Local nonprofit prepares unemployed, underemployed for IT careers

Local News

A nonprofit program in Columbus is helping train people for jobs in the technology field, and with additional grant money from Franklin County, it will now have a chance to expand its services.

Per Scholas, originally founded in the Bronx in 1995, has been operating in Columbus since 2012.

The 36 students currently enrolled in either 10-week or 15-week programs at the school are earning industry-recognized credentials to land jobs in the tech industry.

“To gain access to this training, you have to be unemployed or underemployed, and have a high school diploma or a GED at least, so that we can layer on top of your education these credentials that make you relevant in the job market today,” said Toni Cunningham, the managing director of Per Scholas Columbus.

The program is intense, according to Cunningham, but for students who commit to it, the results can be huge.

“We have the ability to change the trajectory of someone’s life in a matter of weeks,” Cunningham said.

Students learn both soft skills and technology skills and, at the end of the program, they can graduate with either one or two industry-recognized credentials, CompTIA certifications. The A+ credential alone requires 10 weeks in the program, while the A+ and Network+ credentials require 15 weeks total.

Rosalind Phipps said she spent 20 years working in the corporate world of banking and was ready for something new when she began looking into programs like Per Scholas.

“I had always wanted to be in the technology field but I’d never had the finances to do that,” Phipps said.

Phipps graduated February 1 from Per Scholas with certification at no cost to her that she hopes will enable her to find a job in her chosen field, cybersecurity.

“I was so thrilled. I really didn’t believe it at first,” Phipps said of the program, which is funded by organizations and serves students at no cost. “I had to ask them a couple of times, ‘Are you sure we don’t have anything to pay, as far as books or anything?'”

Cunningham said the program’s job placement rate locally has been higher than 80 percent for the past few years.

“Typically, with the A+ and Network+, you can land positions anywhere from IT help desk, IT support, field technician,” Cunningham said. “We know how important those are because if you’ve got a blank screen and your computer doesn’t work, and you want to call someone, you would call one of my students.”

Per Scholas Columbus is funded by a number of organizations, Cunningham said, including the United Way, The Columbus Foundation, JPMorgan Chase, the city of Columbus and Franklin County.
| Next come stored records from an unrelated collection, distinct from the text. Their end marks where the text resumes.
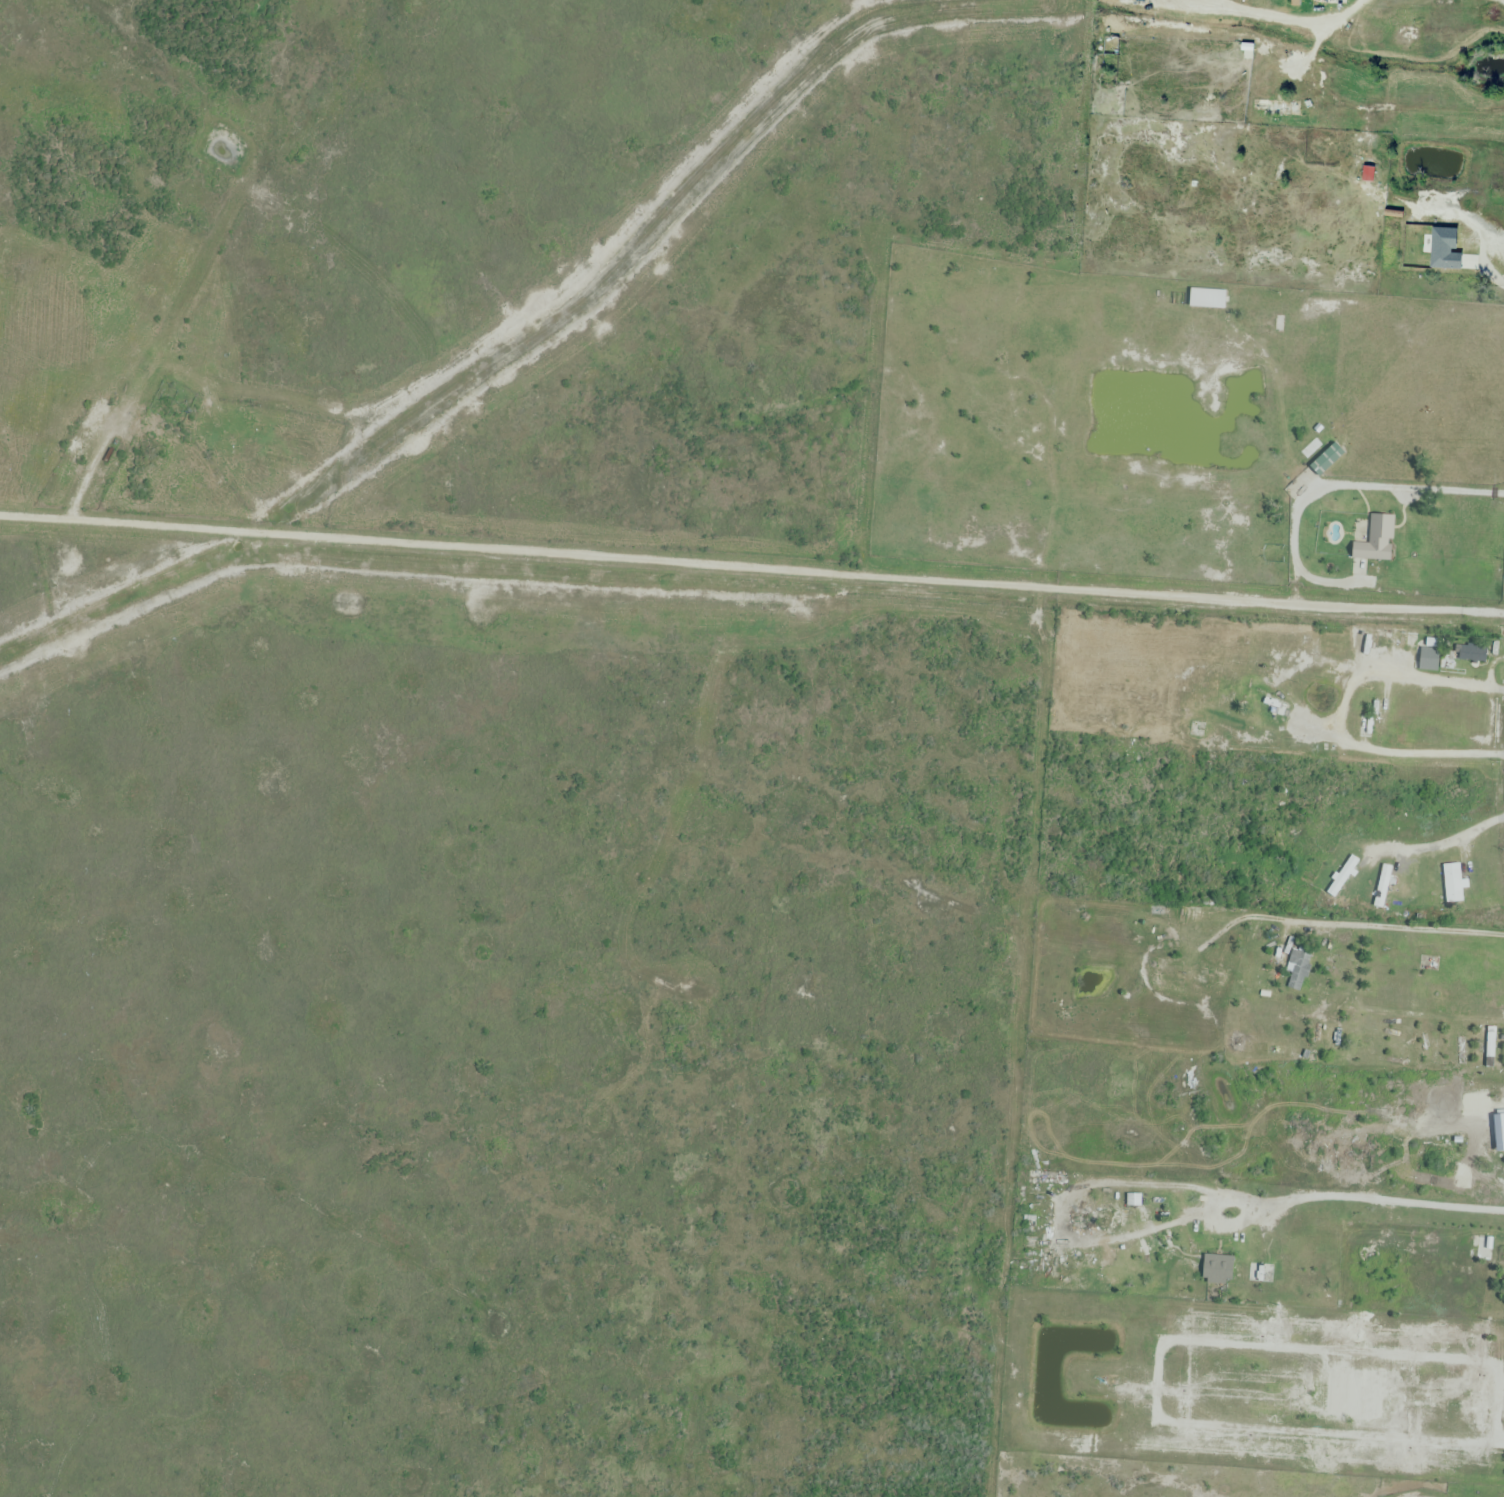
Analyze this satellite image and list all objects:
building: (1152, 0)
building: (1173, 0)
building: (1218, 0)
building: (1315, 1)
building: (1203, 2)
building: (1479, 16)
road: (1252, 22)
building: (1185, 194)
road: (1460, 260)
building: (1267, 323)
building: (86, 430)
building: (1325, 461)
road: (751, 568)
building: (1469, 654)
building: (1428, 659)
road: (1456, 685)
building: (1258, 713)
building: (1382, 714)
road: (1402, 755)
road: (1438, 843)
building: (1342, 877)
building: (1382, 885)
building: (1412, 890)
building: (1298, 967)
building: (1332, 1038)
building: (1491, 1046)
building: (1460, 1051)
building: (1052, 1178)
road: (1276, 1203)
building: (1231, 1233)
building: (1319, 1243)
building: (1484, 1249)
building: (1500, 1495)

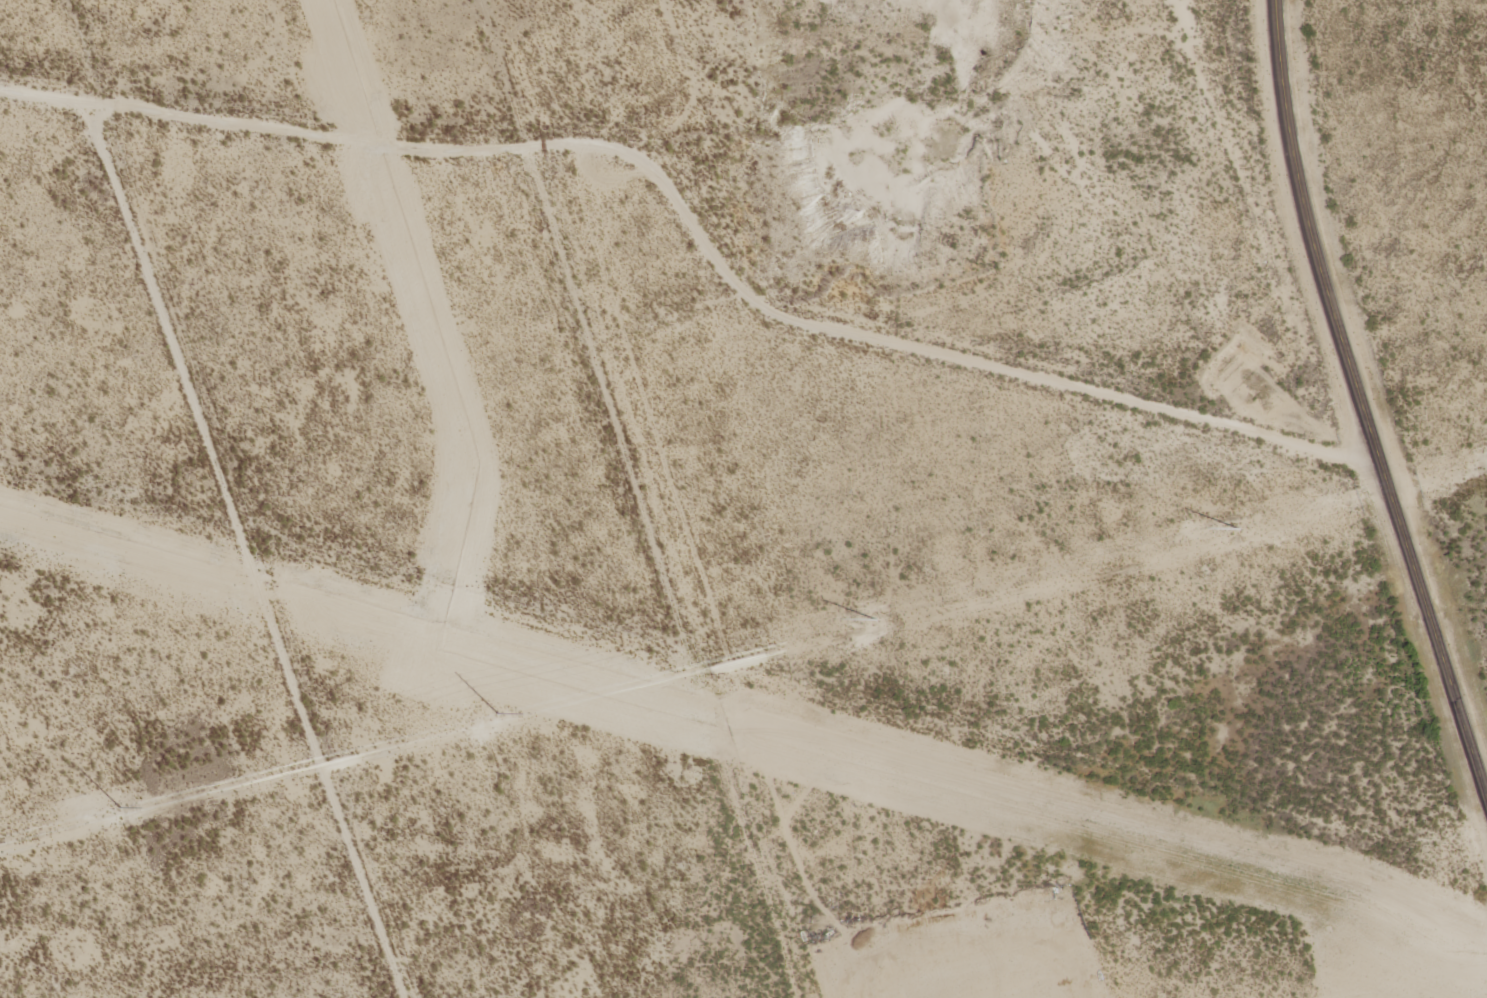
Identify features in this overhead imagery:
road: (701, 230)
road: (1232, 234)
road: (1364, 400)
This week, the Franklin County Board of Commissioners approved an additional $200,000 grant to continue training and placing 100 additional people into jobs through Per Scholas over the next two years at a wage of at least $15 per hour.

It had previously approved a $300,000 grant in July 2016 to train and place 150 county residents receiving public assistance into IT employment over three years, earning at least $13.69 per hour.
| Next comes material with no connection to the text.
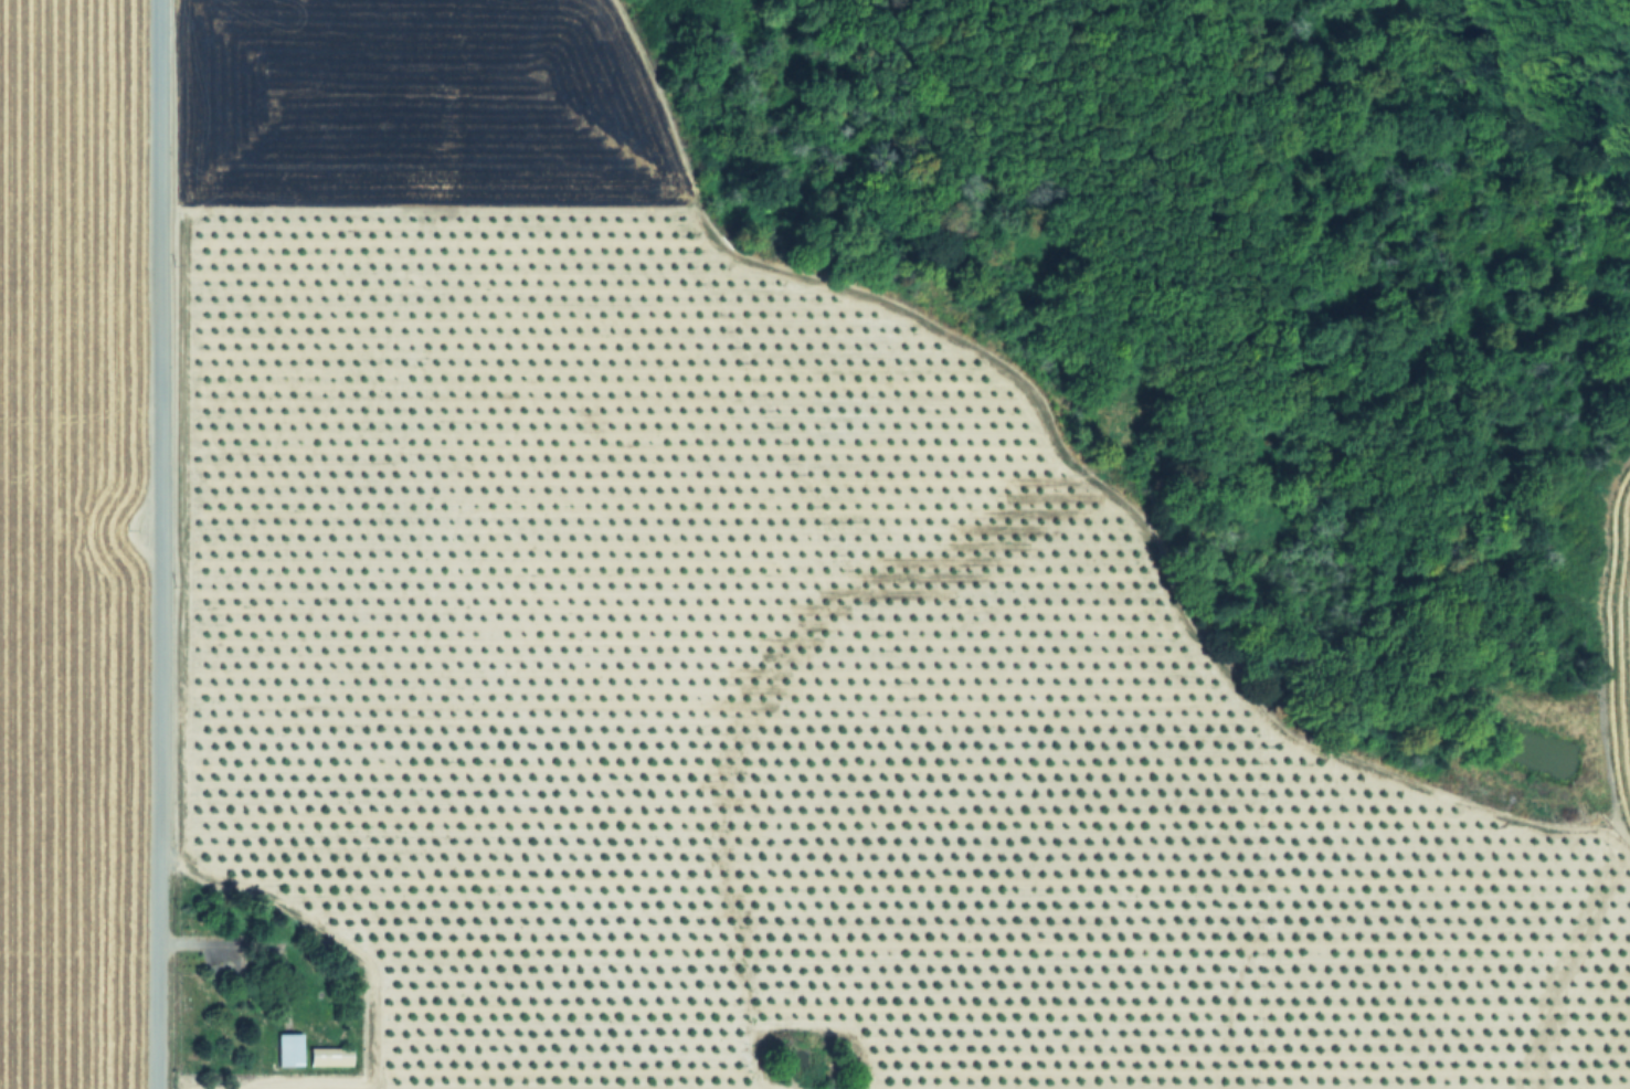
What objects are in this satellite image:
river: (1424, 135)
road: (158, 544)
crop: (578, 616)
building: (330, 1057)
The new grant, according to the commissioners, is a “pay-for-performance” agreement, under which Per Scholas will receive $1,000 once a trainee has been hired at the specified wage and another $1,000 once the trainee reaches 90 days of employment.

Rosalind Phipps is now among more than 600 other graduates of the program from nearly 30 classes since 2012.

Cunningham said graduates typically land in entry-level positions and sometimes mid-level positions, making $30,000 to $35,000 a year to start.

The program also gives its graduates job placement assistance and works with them to decide whether they want to acquire additional certifications or even a college degree.

The program currently operates at nine sites across the country, including one in Columbus and one in Cincinnati.

Per Scholas eventually hopes to expand in Columbus to serve a total of 250 students per year.